## Task prompt:
Once the pictures are set aside, transcribe each line of the listing exactly.
[Opening Dataset excerpt section]
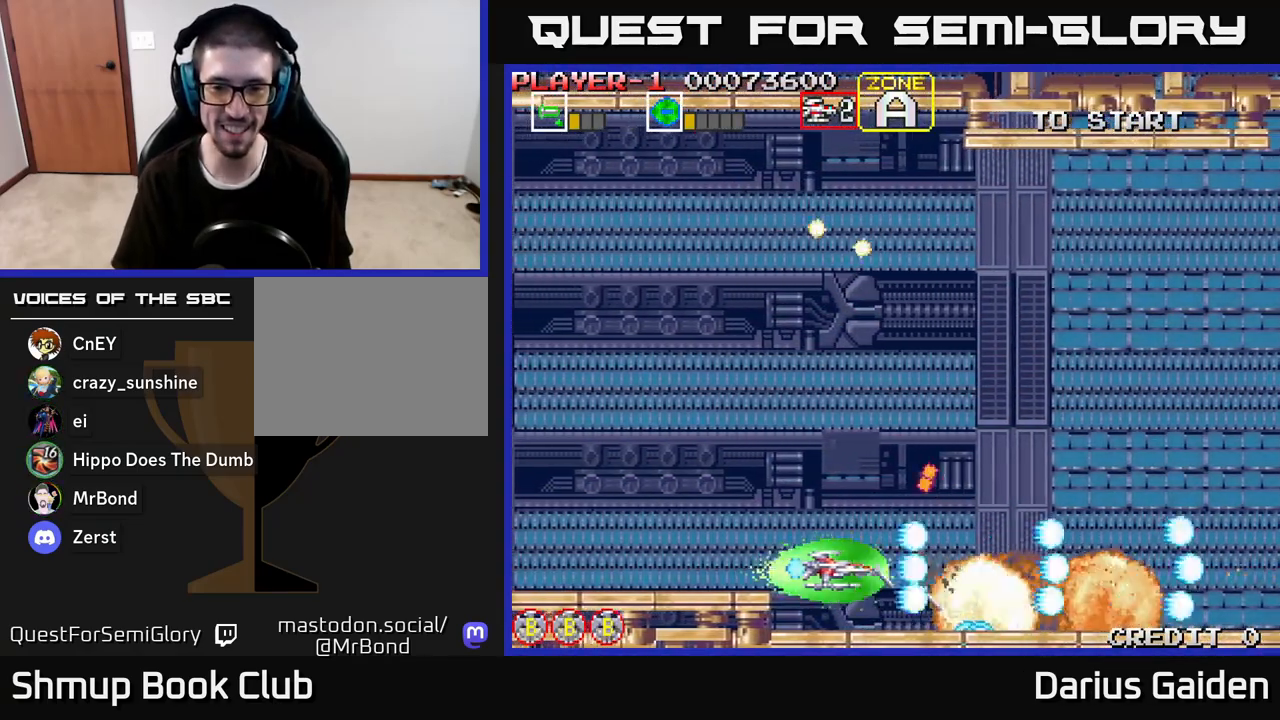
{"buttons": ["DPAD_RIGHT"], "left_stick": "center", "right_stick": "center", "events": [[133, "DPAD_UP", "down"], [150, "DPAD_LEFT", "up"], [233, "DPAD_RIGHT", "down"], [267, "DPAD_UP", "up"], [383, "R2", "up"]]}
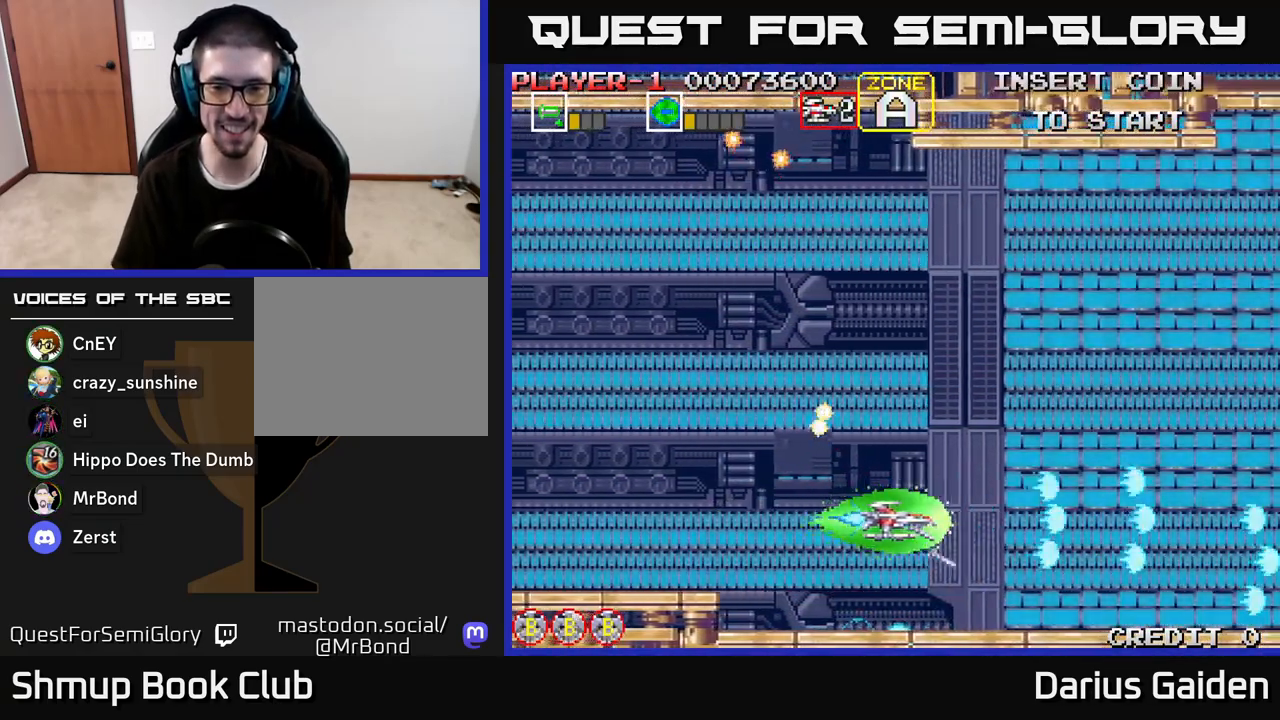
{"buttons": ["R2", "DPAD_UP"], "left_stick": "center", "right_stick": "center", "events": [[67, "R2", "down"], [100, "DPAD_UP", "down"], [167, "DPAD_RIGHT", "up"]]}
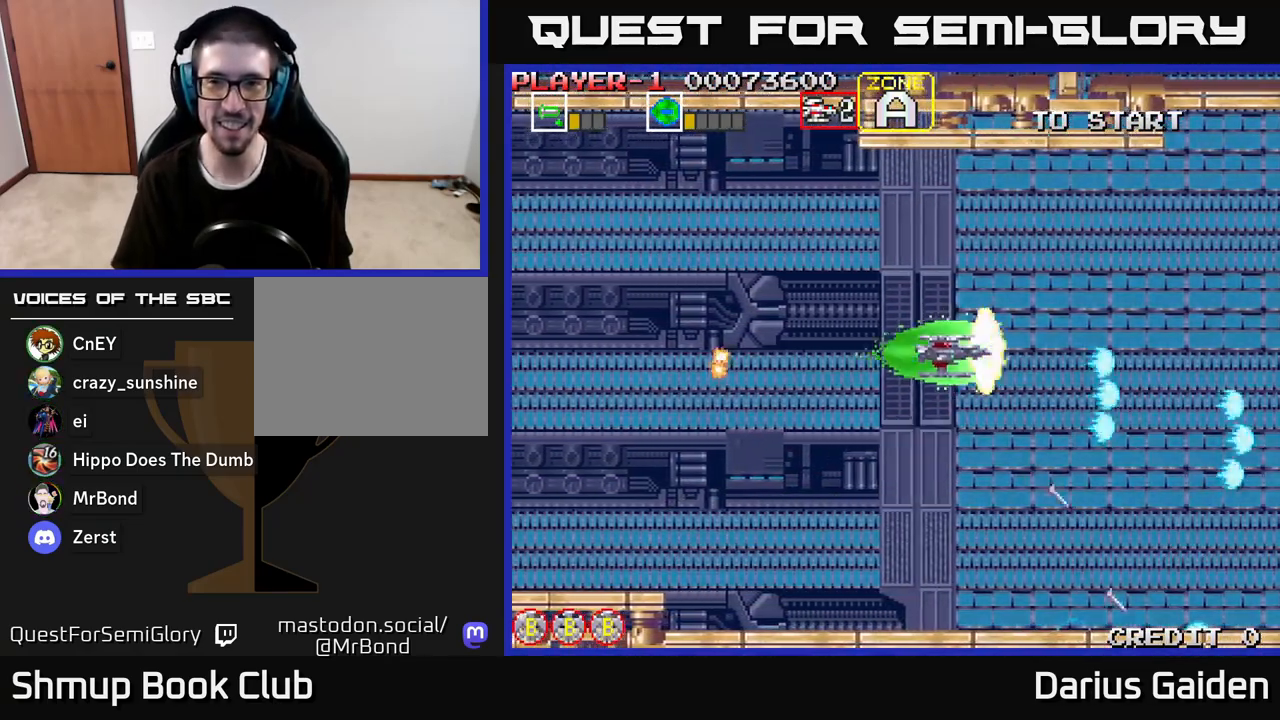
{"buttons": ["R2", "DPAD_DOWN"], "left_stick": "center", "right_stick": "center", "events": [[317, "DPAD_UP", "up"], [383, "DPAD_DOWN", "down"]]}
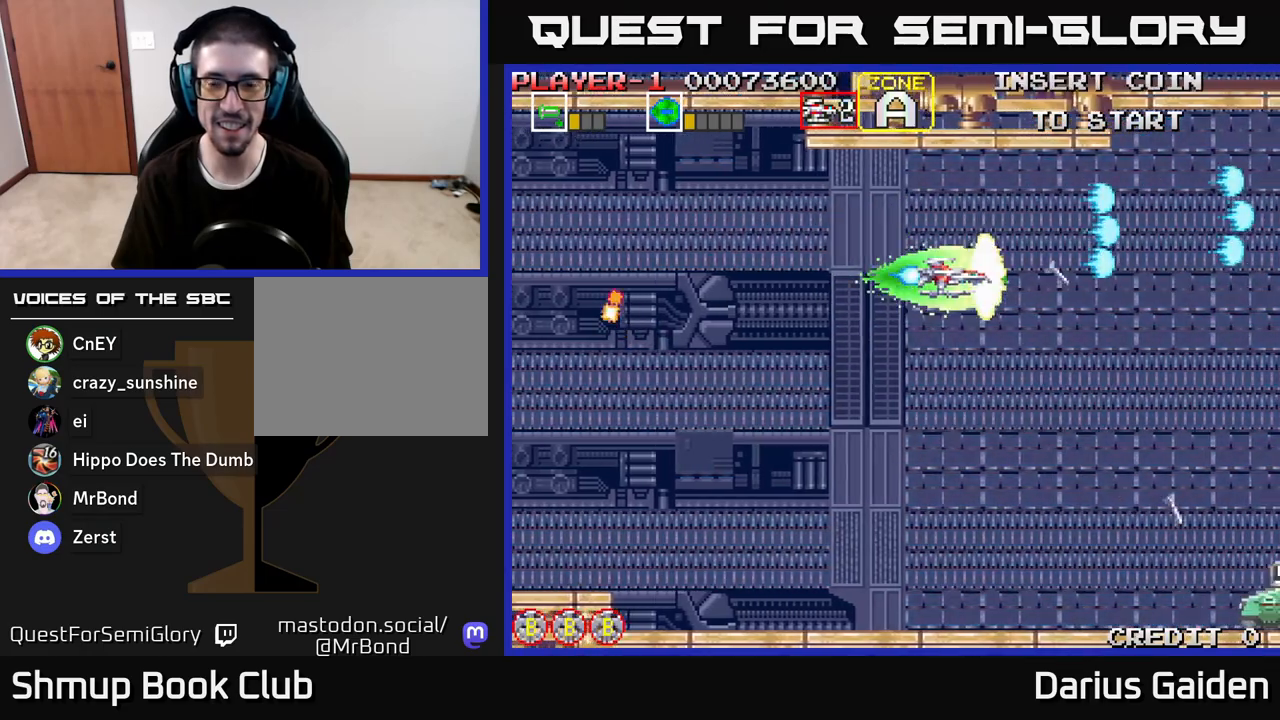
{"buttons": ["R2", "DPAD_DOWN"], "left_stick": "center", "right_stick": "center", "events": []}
[Closing Dataset excerpt section]
## Answer for the task:
{"buttons": ["DPAD_RIGHT"], "left_stick": "center", "right_stick": "center", "events": [[133, "DPAD_UP", "down"], [150, "DPAD_LEFT", "up"], [233, "DPAD_RIGHT", "down"], [267, "DPAD_UP", "up"], [383, "R2", "up"]]}
{"buttons": ["R2", "DPAD_UP"], "left_stick": "center", "right_stick": "center", "events": [[67, "R2", "down"], [100, "DPAD_UP", "down"], [167, "DPAD_RIGHT", "up"]]}
{"buttons": ["R2", "DPAD_DOWN"], "left_stick": "center", "right_stick": "center", "events": [[317, "DPAD_UP", "up"], [383, "DPAD_DOWN", "down"]]}
{"buttons": ["R2", "DPAD_DOWN"], "left_stick": "center", "right_stick": "center", "events": []}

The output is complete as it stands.